== Task item ==
Write out all of the entries exactly as given.

== Records for the task ==
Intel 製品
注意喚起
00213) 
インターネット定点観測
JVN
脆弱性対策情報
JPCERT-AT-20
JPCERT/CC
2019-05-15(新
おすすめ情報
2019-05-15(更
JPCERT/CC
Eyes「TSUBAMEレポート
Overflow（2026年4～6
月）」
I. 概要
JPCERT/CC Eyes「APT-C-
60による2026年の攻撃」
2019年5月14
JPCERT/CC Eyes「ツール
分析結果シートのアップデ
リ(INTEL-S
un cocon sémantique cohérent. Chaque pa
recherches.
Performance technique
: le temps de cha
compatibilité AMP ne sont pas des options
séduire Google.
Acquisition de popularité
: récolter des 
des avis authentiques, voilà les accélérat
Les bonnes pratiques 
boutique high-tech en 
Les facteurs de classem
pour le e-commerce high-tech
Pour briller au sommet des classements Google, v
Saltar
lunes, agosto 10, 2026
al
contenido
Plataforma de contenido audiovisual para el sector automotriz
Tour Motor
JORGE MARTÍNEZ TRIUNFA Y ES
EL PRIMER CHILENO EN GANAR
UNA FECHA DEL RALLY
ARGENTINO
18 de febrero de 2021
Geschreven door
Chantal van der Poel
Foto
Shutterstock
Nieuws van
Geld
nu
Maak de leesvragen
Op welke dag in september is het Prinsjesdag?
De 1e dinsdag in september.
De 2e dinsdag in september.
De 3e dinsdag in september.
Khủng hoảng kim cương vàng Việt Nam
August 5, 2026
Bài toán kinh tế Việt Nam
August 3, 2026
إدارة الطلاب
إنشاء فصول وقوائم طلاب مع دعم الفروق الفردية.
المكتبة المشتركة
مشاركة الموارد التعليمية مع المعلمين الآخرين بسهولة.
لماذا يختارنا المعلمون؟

== Solution to this problem ==
Intel 製品
注意喚起
00213) 
インターネット定点観測
JVN
脆弱性対策情報
JPCERT-AT-20
JPCERT/CC
2019-05-15(新
おすすめ情報
2019-05-15(更
JPCERT/CC
Eyes「TSUBAMEレポート
Overflow（2026年4～6
月）」
I. 概要
JPCERT/CC Eyes「APT-C-
60による2026年の攻撃」
2019年5月14
JPCERT/CC Eyes「ツール
分析結果シートのアップデ
リ(INTEL-S
un cocon sémantique cohérent. Chaque pa
recherches.
Performance technique
: le temps de cha
compatibilité AMP ne sont pas des options
séduire Google.
Acquisition de popularité
: récolter des 
des avis authentiques, voilà les accélérat
Les bonnes pratiques 
boutique high-tech en 
Les facteurs de classem
pour le e-commerce high-tech
Pour briller au sommet des classements Google, v
Saltar
lunes, agosto 10, 2026
al
contenido
Plataforma de contenido audiovisual para el sector automotriz
Tour Motor
JORGE MARTÍNEZ TRIUNFA Y ES
EL PRIMER CHILENO EN GANAR
UNA FECHA DEL RALLY
ARGENTINO
18 de febrero de 2021
Geschreven door
Chantal van der Poel
Foto
Shutterstock
Nieuws van
Geld
nu
Maak de leesvragen
Op welke dag in september is het Prinsjesdag?
De 1e dinsdag in september.
De 2e dinsdag in september.
De 3e dinsdag in september.
Khủng hoảng kim cương vàng Việt Nam
August 5, 2026
Bài toán kinh tế Việt Nam
August 3, 2026
إدارة الطلاب
إنشاء فصول وقوائم طلاب مع دعم الفروق الفردية.
المكتبة المشتركة
مشاركة الموارد التعليمية مع المعلمين الآخرين بسهولة.
لماذا يختارنا المعلمون؟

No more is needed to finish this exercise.